> What needs to be done:
Please recast the lines below as a JSON list of strings, one string per line, leaving out blank lines and any pictures.

═════ Task material ═════

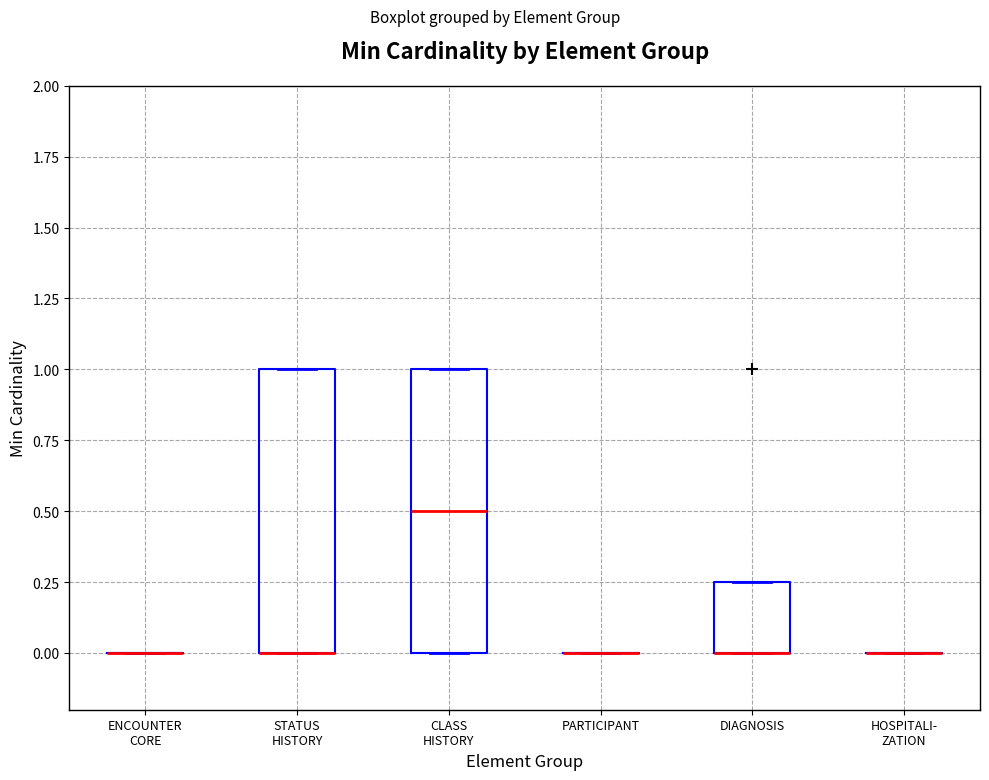

Reading left to right, read every box against the y-axis: the position of its median line, the range the box covers, and the ends of its whiskers. The values are not printed on the chart, so give them approximately, as read against the axis.

ENCOUNTER CORE: box collapsed to a line at 0.00, whiskers 0.00 to 0.00
STATUS HISTORY: median 0.00 (drawn on the box's lower edge), box 0.00 to 1.00, whiskers 0.00 to 1.00
CLASS HISTORY: median 0.50, box 0.00 to 1.00, whiskers 0.00 to 1.00
PARTICIPANT: box collapsed to a line at 0.00, whiskers 0.00 to 0.00
DIAGNOSIS: median 0.00 (drawn on the box's lower edge), box 0.00 to 0.25, whiskers 0.00 to 0.25
HOSPITALI- ZATION: box collapsed to a line at 0.00, whiskers 0.00 to 0.00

═════

> Answer for the task:
[
  "Reading left to right, read every box against the y-axis: the position of its median line, the range the box covers, and the ends of its whiskers. The values are not printed on the chart, so give them approximately, as read against the axis.",
  "ENCOUNTER CORE: box collapsed to a line at 0.00, whiskers 0.00 to 0.00",
  "STATUS HISTORY: median 0.00 (drawn on the box's lower edge), box 0.00 to 1.00, whiskers 0.00 to 1.00",
  "CLASS HISTORY: median 0.50, box 0.00 to 1.00, whiskers 0.00 to 1.00",
  "PARTICIPANT: box collapsed to a line at 0.00, whiskers 0.00 to 0.00",
  "DIAGNOSIS: median 0.00 (drawn on the box's lower edge), box 0.00 to 0.25, whiskers 0.00 to 0.25",
  "HOSPITALI- ZATION: box collapsed to a line at 0.00, whiskers 0.00 to 0.00"
]